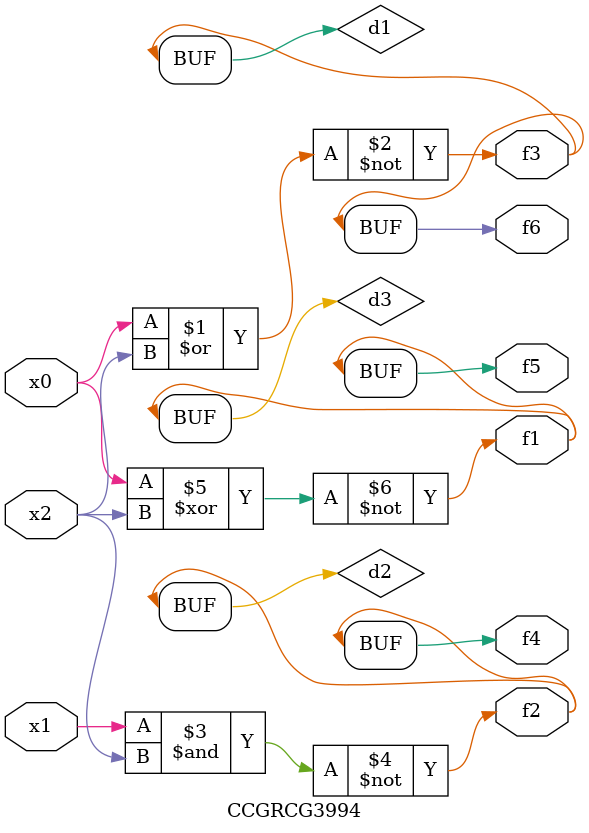
<source format=v>
module CCGRCG3994(
	input x0, x1, x2,
	output f1, f2, f3, f4, f5, f6
);

	wire d1, d2, d3;

	nor (d1, x0, x2);
	nand (d2, x1, x2);
	xnor (d3, x0, x2);
	assign f1 = d3;
	assign f2 = d2;
	assign f3 = d1;
	assign f4 = d2;
	assign f5 = d3;
	assign f6 = d1;
endmodule

</source>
—————
Leave out all images, then reproduce the entries above exactly.

<source format=v>
module CCGRCG3994(
	input x0, x1, x2,
	output f1, f2, f3, f4, f5, f6
);

	wire d1, d2, d3;

	nor (d1, x0, x2);
	nand (d2, x1, x2);
	xnor (d3, x0, x2);
	assign f1 = d3;
	assign f2 = d2;
	assign f3 = d1;
	assign f4 = d2;
	assign f5 = d3;
	assign f6 = d1;
endmodule

</source>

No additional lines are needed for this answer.